The applications of this project are in the use of high-throughput sequencing data. Such technologies cannot read a full DNA sequence from beginning to end, but instead report millions of short DNA fragments. Assembling into the DNA sequences from which they originated is like solving a huge puzzle, with the help of algorithms. Even so, due to the vast amount of input data, there is no unique reconstruction of this puzzle, and millions or even billions of reconstructions are equally likely.

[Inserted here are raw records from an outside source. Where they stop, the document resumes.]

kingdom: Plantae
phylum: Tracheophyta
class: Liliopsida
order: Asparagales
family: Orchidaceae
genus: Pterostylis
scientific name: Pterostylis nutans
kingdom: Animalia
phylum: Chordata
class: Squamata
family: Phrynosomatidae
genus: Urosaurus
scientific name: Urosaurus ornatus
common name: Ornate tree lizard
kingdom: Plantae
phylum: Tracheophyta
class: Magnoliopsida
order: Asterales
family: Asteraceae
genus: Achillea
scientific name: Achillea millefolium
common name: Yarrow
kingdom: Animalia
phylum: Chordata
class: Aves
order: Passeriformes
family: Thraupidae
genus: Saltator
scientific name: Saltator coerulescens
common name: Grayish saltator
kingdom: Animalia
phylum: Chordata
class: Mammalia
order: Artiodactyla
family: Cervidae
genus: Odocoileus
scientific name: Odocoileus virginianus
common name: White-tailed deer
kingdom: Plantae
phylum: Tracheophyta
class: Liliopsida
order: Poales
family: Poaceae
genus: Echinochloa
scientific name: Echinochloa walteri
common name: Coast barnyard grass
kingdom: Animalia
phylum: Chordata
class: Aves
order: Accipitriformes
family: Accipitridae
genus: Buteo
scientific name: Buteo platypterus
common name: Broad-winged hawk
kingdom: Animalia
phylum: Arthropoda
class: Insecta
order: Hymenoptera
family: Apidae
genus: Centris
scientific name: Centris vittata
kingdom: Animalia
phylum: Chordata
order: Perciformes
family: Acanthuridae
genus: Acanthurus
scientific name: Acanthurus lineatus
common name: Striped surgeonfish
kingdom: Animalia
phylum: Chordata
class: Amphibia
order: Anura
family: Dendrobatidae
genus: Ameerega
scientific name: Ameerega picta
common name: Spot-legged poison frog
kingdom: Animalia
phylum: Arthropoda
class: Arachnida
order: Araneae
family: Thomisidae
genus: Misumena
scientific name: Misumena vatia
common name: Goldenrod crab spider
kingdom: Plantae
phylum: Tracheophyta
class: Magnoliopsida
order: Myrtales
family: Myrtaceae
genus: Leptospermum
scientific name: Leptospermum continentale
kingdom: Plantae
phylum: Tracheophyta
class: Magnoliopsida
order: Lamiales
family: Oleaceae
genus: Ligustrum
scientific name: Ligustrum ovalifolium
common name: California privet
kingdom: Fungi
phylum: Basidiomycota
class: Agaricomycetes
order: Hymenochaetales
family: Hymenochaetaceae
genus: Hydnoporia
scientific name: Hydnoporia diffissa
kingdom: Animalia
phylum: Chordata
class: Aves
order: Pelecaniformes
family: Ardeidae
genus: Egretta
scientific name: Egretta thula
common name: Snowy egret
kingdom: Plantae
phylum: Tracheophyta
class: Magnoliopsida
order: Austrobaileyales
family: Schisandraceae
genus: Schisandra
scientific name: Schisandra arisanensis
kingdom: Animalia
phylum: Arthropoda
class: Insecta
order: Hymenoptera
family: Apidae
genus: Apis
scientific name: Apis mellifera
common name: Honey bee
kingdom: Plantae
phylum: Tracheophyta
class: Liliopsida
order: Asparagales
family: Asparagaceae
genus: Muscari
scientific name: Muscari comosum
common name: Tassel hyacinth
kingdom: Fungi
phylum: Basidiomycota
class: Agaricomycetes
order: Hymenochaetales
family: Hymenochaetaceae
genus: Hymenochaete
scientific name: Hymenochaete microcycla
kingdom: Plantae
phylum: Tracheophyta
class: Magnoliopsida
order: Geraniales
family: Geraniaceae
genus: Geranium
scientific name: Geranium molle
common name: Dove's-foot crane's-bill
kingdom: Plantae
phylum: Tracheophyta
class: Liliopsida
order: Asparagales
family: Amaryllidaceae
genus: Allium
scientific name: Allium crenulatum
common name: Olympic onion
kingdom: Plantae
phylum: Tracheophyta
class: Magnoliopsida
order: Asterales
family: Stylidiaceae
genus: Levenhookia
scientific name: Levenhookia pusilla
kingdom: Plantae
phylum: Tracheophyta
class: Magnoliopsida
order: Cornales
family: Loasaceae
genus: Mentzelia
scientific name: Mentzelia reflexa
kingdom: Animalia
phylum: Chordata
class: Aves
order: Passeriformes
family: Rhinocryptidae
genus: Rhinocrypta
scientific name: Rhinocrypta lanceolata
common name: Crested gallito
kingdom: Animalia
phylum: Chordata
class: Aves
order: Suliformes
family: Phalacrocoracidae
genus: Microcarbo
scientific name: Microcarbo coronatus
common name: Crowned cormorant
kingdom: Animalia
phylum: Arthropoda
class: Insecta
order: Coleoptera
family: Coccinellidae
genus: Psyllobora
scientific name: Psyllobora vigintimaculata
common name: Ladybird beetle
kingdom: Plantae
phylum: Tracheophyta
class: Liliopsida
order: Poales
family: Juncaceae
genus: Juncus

This ERC project proposed a novel methodology to deal with this uncertainty, by studying only those partial reconstructions that appear in all these billions of possible reconstructions. This project has lead to practical tools that can be used by biologists to make sense of this enormous uncertainty.

The Algorithmic Bioinformatics group at the Department of Computer Science comprises of five teams approaching Bioinformatics problems from different angles: data structures, compression, string or graph algorithms, efficient implementations, and problems motivated by practical and technological challenges. The main applications are in developing practical methods usable by biological or medical researchers to understand life, evolution, or study diseases. The Graph Algorithms team formed in 2019, co-funded by an ERC Starting Grant and an Academy of Finland Research fellowship awarded to PI Alexandru Tomescu.

ALGO is an annual meeting encompassing several algorithmic conferences, including the premier conference European Symposium on Algorithms (ESA), and one of the major conferences in algorithmic bioinformatics, Workshop on Algorithms in Bioinformatics (WABI).

This year the Algorithmic Bioinformatics Group was involved with two keynote speakers (University Lecturer Leena Salmela and Associate Professor Simon Puglisi), two ESA papers, two WABI papers (one of which got the WABI Best Paper award), and one ESA program committee member, Professor Veli Mäkinen.